> **Work required**
Where the word "psutil" shows up in the entries below, please copy the whole line.

> **Data supplied**
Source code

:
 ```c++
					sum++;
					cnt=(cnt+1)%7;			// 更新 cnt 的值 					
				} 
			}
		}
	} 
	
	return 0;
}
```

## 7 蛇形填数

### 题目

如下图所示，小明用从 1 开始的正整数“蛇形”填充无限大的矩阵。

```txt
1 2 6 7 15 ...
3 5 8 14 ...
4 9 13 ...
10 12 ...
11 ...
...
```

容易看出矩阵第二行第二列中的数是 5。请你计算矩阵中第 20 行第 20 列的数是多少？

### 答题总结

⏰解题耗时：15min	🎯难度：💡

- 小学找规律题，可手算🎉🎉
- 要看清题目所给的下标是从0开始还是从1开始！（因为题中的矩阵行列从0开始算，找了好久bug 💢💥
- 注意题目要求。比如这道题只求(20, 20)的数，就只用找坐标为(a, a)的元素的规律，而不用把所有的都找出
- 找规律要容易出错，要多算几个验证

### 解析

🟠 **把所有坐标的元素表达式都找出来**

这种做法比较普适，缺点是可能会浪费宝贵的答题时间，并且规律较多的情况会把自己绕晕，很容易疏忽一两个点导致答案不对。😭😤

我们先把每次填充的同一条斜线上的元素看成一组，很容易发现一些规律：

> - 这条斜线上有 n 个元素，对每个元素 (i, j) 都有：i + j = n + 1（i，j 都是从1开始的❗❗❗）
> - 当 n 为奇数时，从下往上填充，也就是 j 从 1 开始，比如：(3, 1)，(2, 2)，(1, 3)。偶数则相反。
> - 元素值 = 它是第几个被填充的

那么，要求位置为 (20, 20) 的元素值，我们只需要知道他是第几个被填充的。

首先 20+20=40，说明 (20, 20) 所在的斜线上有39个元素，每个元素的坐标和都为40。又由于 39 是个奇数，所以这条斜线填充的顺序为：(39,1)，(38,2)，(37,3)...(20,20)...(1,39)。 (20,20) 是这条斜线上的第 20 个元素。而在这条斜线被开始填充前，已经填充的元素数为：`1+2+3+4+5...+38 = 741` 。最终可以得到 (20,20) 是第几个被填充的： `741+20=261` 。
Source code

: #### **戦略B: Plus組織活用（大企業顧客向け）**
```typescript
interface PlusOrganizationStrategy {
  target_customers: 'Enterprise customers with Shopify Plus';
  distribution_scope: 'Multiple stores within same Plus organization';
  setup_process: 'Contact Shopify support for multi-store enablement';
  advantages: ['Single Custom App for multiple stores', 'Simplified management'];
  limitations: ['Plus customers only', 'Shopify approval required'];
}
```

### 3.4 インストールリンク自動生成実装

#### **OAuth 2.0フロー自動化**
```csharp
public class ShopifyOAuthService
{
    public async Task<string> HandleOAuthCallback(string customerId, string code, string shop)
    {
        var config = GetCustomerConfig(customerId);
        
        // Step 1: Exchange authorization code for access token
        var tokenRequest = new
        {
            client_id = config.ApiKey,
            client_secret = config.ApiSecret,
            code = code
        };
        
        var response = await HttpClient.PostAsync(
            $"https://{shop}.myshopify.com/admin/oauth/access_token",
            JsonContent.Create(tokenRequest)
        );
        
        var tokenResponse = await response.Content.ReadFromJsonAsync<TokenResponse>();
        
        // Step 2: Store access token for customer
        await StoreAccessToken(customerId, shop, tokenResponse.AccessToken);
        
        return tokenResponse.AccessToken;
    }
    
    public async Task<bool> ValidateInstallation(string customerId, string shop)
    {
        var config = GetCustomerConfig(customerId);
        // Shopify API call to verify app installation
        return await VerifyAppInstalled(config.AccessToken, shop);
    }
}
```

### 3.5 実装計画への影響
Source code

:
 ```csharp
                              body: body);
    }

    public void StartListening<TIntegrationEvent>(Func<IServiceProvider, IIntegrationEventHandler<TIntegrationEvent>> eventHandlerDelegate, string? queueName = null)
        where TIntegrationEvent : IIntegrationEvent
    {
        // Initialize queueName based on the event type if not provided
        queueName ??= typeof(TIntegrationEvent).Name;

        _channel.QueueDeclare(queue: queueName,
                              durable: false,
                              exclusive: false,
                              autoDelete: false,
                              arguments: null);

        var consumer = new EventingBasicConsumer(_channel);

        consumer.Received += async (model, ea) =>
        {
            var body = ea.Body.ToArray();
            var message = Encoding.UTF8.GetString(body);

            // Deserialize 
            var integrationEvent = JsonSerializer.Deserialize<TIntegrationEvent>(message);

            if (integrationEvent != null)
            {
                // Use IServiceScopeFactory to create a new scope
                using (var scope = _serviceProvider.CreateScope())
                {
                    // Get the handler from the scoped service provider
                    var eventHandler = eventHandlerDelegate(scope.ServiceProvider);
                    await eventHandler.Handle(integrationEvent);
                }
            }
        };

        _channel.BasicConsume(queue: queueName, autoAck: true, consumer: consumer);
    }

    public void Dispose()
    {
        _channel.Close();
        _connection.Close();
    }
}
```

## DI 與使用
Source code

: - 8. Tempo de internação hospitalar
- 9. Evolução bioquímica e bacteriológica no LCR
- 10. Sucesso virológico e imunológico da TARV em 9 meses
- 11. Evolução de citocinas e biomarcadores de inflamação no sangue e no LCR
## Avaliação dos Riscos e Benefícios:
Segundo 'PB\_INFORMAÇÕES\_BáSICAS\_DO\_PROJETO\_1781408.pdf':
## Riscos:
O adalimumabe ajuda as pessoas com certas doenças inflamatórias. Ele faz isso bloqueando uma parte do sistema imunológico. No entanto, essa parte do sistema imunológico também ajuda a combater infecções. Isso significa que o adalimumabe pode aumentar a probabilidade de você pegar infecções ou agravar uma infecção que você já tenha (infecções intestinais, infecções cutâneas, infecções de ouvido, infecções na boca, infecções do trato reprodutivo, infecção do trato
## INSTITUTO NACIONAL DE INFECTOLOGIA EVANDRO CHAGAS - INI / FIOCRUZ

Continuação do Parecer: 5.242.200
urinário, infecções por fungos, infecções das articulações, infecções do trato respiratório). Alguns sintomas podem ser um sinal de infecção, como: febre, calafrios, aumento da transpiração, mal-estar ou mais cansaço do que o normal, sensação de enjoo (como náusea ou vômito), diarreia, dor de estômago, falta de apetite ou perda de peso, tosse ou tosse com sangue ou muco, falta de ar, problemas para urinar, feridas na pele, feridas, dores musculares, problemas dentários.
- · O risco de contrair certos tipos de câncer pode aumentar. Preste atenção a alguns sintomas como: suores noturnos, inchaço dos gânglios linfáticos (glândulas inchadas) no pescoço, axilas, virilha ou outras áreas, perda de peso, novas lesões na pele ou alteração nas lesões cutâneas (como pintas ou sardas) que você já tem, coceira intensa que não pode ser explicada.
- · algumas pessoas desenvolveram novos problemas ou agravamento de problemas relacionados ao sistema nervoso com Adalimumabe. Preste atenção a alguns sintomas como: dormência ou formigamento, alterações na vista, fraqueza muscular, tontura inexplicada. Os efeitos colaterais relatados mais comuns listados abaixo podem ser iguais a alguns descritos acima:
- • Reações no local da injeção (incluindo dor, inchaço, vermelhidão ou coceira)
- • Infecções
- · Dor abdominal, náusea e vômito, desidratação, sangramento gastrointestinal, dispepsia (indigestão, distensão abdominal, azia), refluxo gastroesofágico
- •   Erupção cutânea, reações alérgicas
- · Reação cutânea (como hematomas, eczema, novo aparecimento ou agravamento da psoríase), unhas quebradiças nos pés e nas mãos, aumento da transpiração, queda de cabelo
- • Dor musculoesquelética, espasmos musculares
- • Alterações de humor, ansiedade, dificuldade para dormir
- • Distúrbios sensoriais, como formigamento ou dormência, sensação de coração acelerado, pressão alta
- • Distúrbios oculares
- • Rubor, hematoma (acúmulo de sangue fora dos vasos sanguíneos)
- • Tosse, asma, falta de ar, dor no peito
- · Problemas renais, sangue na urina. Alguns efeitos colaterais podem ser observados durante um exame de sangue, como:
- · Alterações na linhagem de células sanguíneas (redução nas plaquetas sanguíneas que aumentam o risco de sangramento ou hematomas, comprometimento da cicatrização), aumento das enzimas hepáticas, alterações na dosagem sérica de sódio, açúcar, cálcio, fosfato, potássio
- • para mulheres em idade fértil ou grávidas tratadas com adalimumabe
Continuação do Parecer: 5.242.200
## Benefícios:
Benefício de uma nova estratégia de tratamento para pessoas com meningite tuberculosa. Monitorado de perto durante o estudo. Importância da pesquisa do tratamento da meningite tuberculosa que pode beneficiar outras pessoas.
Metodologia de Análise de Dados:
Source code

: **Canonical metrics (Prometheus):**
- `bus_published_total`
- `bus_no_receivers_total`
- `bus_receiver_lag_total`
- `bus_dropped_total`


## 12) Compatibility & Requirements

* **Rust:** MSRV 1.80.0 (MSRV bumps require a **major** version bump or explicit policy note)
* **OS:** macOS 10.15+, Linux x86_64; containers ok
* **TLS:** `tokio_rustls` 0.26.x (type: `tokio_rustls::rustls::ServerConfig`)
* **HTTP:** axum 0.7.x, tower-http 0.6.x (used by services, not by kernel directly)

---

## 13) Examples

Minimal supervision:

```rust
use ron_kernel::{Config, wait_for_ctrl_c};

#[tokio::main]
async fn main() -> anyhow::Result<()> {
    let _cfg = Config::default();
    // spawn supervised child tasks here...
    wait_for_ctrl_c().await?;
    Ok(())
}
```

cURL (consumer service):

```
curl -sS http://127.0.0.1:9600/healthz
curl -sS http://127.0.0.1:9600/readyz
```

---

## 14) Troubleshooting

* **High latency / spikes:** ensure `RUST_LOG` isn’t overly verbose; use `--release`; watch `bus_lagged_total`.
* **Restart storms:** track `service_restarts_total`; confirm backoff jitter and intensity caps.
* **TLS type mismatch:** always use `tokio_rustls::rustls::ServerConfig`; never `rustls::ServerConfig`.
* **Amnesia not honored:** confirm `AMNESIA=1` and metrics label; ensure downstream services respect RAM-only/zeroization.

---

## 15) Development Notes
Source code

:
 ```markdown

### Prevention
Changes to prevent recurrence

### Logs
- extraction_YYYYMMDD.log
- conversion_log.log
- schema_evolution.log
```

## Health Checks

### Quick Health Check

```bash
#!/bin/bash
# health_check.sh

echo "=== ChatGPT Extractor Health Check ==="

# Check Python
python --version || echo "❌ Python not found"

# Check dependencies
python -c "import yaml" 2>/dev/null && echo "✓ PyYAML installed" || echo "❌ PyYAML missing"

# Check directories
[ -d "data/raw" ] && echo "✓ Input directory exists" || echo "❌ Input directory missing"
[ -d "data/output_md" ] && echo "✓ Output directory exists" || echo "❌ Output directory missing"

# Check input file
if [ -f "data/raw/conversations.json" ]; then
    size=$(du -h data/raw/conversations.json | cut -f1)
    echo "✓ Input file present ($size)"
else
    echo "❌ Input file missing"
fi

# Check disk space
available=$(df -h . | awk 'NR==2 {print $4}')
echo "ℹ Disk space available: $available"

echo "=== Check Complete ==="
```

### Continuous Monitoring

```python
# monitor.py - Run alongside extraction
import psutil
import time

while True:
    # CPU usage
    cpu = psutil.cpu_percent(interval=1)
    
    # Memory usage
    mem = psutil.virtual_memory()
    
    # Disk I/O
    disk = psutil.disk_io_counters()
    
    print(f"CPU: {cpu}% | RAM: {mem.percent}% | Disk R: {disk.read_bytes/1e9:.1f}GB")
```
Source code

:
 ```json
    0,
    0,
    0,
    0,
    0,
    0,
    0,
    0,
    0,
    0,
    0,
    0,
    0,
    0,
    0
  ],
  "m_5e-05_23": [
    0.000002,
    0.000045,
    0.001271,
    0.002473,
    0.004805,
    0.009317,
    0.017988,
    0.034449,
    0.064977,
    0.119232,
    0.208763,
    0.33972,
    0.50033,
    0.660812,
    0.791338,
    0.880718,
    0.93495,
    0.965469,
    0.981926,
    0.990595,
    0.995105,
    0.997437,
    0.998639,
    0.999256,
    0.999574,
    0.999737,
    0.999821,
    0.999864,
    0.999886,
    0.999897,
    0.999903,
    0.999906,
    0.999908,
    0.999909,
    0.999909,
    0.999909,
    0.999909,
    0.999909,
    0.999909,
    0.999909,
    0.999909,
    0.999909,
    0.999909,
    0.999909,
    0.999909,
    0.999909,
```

> **Result of this exercise**
import psutil
    cpu = psutil.cpu_percent(interval=1)
    mem = psutil.virtual_memory()
    disk = psutil.disk_io_counters()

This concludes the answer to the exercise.